L’entrée en diplomatie, à l’occasion du Grand Schisme
À partir de 1378, l’élection de deux papes concurrents divise la chrétienté. L’un des papes qui suivront, Benoît XIII, élu en 1394 pour succéder à Clément VII, est un juriste espagnol, proche des souverains d’Aragon. C’est certainement ainsi qu’il fait la connaissance d’Alfonso de Borja. Benoît XIII est décidé à mettre fin au schisme mais ses efforts ne sont pas soutenus. Le concile de Pise, en 1409, où les deux papes avaient envoyé des représentants, est un échec. Pire, cette assemblée élit un pape supplémentaire ! C’est alors qu’en prévision du concile de Constance, Alfonso de Borja est désigné pour représenter le diocèse de Lérida. Mais, finalement, il n’y assiste pas. Les trois papes sont déposés par le concile, qui élit Martin V pour les remplacer (en 1417). Benoît XIII, réfugié en Espagne, refuse de céder. Ce faisant, il devient un atout précieux et une belle monnaie d’échange dans le jeu du roi d’Aragon, Alphonse V le Magnanime, au service duquel Alfonso de Borja oeuvre désormais.
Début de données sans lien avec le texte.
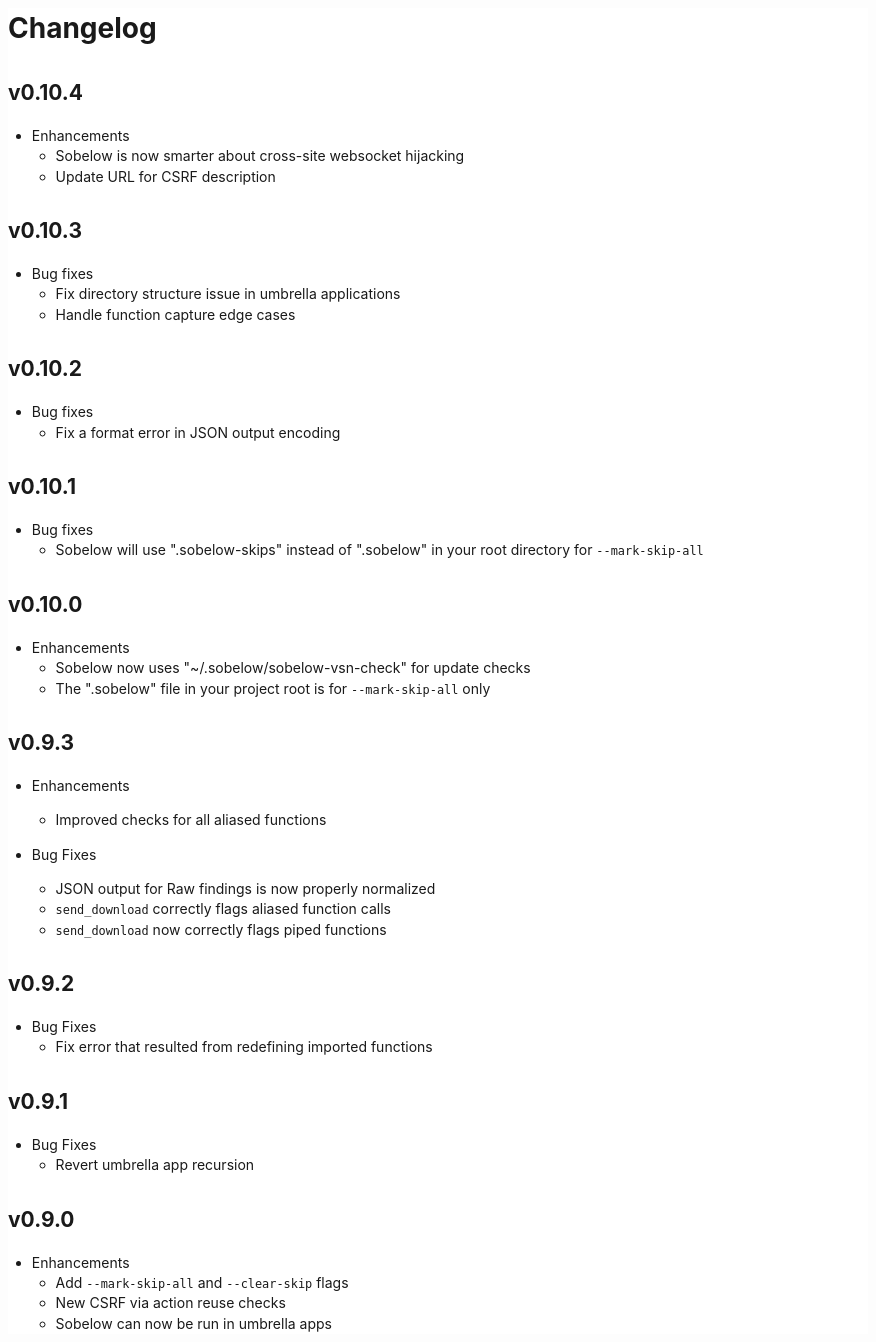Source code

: # Changelog

## v0.10.4
  * Enhancements
    * Sobelow is now smarter about cross-site websocket hijacking
    * Update URL for CSRF description

## v0.10.3
  * Bug fixes
    * Fix directory structure issue in umbrella applications
    * Handle function capture edge cases

## v0.10.2
  * Bug fixes
    * Fix a format error in JSON output encoding

## v0.10.1
  * Bug fixes
    * Sobelow will use ".sobelow-skips" instead of ".sobelow" in your root directory for `--mark-skip-all`

## v0.10.0
  * Enhancements
    * Sobelow now uses "~/.sobelow/sobelow-vsn-check" for update checks
    * The ".sobelow" file in your project root is for `--mark-skip-all` only

## v0.9.3
  * Enhancements
    * Improved checks for all aliased functions
    
  * Bug Fixes
    * JSON output for Raw findings is now properly normalized
    * `send_download` correctly flags aliased function calls
    * `send_download` now correctly flags piped functions

## v0.9.2
  * Bug Fixes
    * Fix error that resulted from redefining imported functions

## v0.9.1
  * Bug Fixes
    * Revert umbrella app recursion

## v0.9.0
  * Enhancements
    * Add `--mark-skip-all` and `--clear-skip` flags
    * New CSRF via action reuse checks
    * Sobelow can now be run in umbrella apps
La créature du roi d’Aragon ?
Protégé d’Alphonse V, Alfonso de Borja devient, en 1416, l’un de ses plus proches conseillers. « On ignore dans quelles circonstances le roi a rencontré Alfonso, mais son arrivée à la Cour constitue un bond énorme pour la famille Borja, souligne Jean-Yves Boriaud. C’est une promotion qu’il ne doit qu’à son talent. » Il lui donne de précieux avis juridiques et l’aide à s’affranchir de la tutelle
papale sur certains bénéfices que réalisent les ecclésiastiques dans le royaume. En échange, Alphonse V accepte de retirer son soutien à l’antipape Benoît XIII. Il montre alors beaucoup de talent en tant que diplomate et s’attire la reconnaissance royale – parfois sonnante et trébuchante! Il est au coeur des négociations entre le pape et le roi d’Aragon qui aboutissent, enfin, en juillet 1429: envoyé auprès de Clément VIII, qui a succédé à Benoît XIII – mort six ans plus tôt –, il le convainc d’abdiquer. C’est la fin du Grand Schisme, et c’est un triomphe pour Borja. Pour le remercier, le roi et le pape Martin V le nomment évêque de Valence, dès le mois suivant, en août 1429.
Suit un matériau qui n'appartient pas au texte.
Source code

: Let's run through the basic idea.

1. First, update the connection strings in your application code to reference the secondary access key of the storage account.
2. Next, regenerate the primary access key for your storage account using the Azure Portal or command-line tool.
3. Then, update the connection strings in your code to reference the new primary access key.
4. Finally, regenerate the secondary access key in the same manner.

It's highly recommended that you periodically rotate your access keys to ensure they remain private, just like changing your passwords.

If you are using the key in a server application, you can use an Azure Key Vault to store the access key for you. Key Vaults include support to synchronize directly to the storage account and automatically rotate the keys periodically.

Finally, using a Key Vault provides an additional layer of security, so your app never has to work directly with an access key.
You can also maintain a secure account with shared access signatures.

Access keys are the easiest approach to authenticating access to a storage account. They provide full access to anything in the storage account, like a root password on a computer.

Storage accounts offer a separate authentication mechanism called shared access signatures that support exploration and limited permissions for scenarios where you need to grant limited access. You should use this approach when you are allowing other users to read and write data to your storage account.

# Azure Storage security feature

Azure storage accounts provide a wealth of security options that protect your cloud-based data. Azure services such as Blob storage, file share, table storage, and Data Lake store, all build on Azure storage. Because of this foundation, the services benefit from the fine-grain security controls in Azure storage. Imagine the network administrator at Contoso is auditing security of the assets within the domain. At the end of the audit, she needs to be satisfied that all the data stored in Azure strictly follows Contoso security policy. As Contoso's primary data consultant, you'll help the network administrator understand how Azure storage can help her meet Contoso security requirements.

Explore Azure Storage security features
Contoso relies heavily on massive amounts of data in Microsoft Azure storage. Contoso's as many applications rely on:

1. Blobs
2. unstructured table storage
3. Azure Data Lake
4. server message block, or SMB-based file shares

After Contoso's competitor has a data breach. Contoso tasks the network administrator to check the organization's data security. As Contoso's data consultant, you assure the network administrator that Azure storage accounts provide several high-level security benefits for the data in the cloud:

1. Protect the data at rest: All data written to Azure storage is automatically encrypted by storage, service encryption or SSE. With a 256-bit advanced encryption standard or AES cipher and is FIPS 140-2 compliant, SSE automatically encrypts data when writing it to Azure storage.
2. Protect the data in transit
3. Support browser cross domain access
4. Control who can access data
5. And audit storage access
Le plus grand des juristes
Alphonse V tourne maintenant son regard vers l’Italie. Le roi d’Aragon possède déjà la Sicile et il rêve de s’emparer de Naples. Encore lui faut-il être reconnu par le pape Eugène IV, qui en est le suzerain. Alfonso de Borja, le plus grand des juristes, est missionné pour défendre ses prétentions face à celles de René d’Anjou – qui a déjà reçu l’adoubement papal. En parallèle, Alphonse V parvient, en 1442, à conquérir Naples par les armes. Eugène IV est alors contraint d’entériner ce coup de force. « Alfonso de Borja avait établi la base de sa notoriété en contribuant à la résolution du Schisme, explicite Jean-Yves Boriaud. Le roi d’Aragon l’apprécie beaucoup et, lorsqu’il s’empare de Naples, il fait encore appel à ses talents. Le royaume est en effet constitué de petites seigneuries qui dépendent du pape et qui sont donc difficiles à gérer. Alphonse V confie à Borgia l’administration – et la réorganisation – juridique de son royaume. Il réussit à démêler des situations très complexes. » À la faveur de la Reconquista, du Grand Schisme, de la guerre contre la Castille puis en Italie, dans le sillage du roi d’Aragon, le fin diplomate et juriste très avisé qu’est Alfonso de Borja a réussi à gagner la confiance, l’estime et même l’admiration d’Alphonse V et du pape. C’est ainsi qu’il est titré cardinal des Quatre-Saints-Couronnés, le 2 mai 1444, sous le nom désormais italianisé de « Borgia ».